Pergunta - Como foram as filmagens?
Leal -
As filmagens foram realizadas em apenas uma rua da cidade de Ca­rolina, que fica no lado maranhense do Rio Tocantins, onde hoje moram pessoas que tiveram contato com os guerrilheiros. Mas também filma­mos nas cidades próximas onde os guerrilheiros se esconderam antes de fugirem para a mata durante os conflitos. Entre nossos personagens estão o ex-guerrilheiro José Genoi­no, testemunha viva do que aconte­ceu, um pescador que virou poeta, historiadores e pessoas comuns da região. Também fomos atrás da lenda que Che Guevara passou pela região. E destacamos grandes mitos da guerrilha, como o Osvaldão, que era quase imortal, e Dina, a mais va­lente de todas as guerrilheiras e que tinha poderes mágicos para a popu­lação local.

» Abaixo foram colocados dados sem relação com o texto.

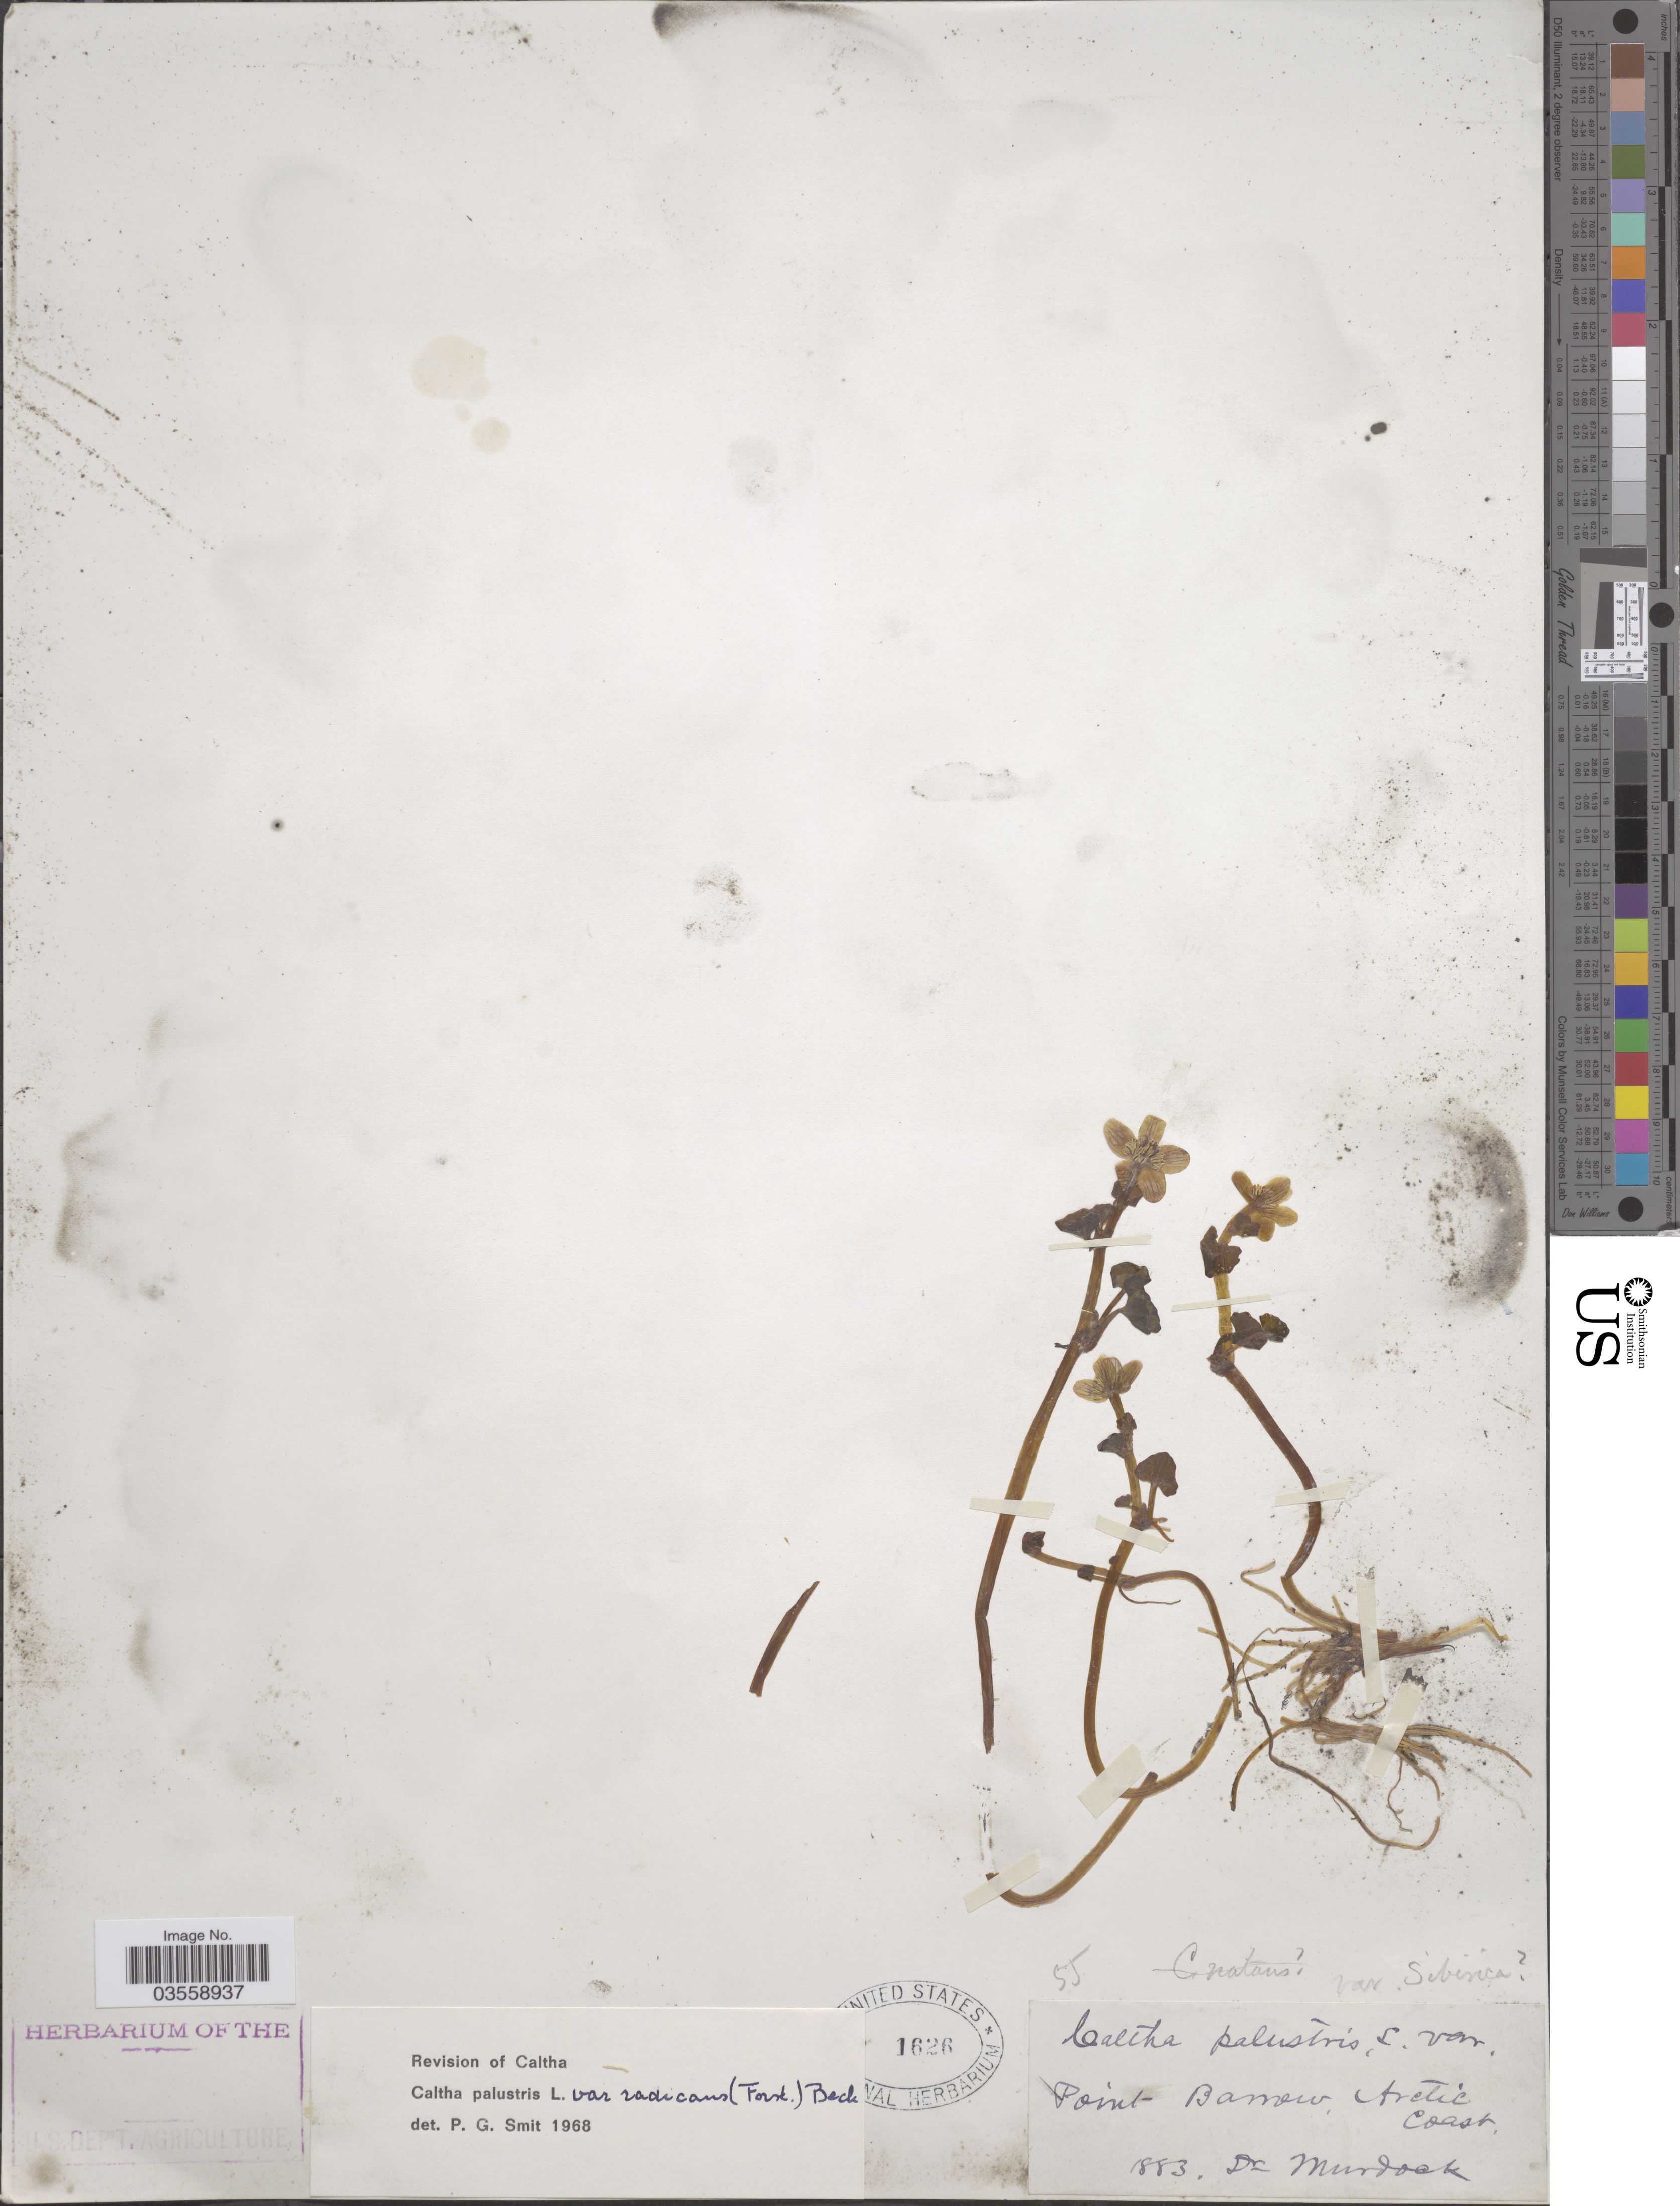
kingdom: Plantae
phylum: Tracheophyta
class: Magnoliopsida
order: Ranunculales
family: Ranunculaceae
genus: Caltha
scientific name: Caltha palustris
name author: L.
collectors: -. Murdock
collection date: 1883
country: United States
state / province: Alaska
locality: Point Barrow, Arctic Coast.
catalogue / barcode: US 1626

Pergunta - O que espera do filme?
Leal -
Como não temos imagens nem tes­temunho do que realmente houve dentro da floresta, nosso objetivo é abrir o debate para o tema e forçar o governo federal a divulgar as infor­mações que tem. Assim podemos fazer um trabalho mais completo so­bre esse que foi o maior conflito mi­litar envolvendo as forças armadas desde a Segunda Guerra Mundial. E não chamo isso de Guerrilha do Ara­guaia, mas de Guerra do Araguaia. Precisamos ter um outro olhar sobre esse conflitos.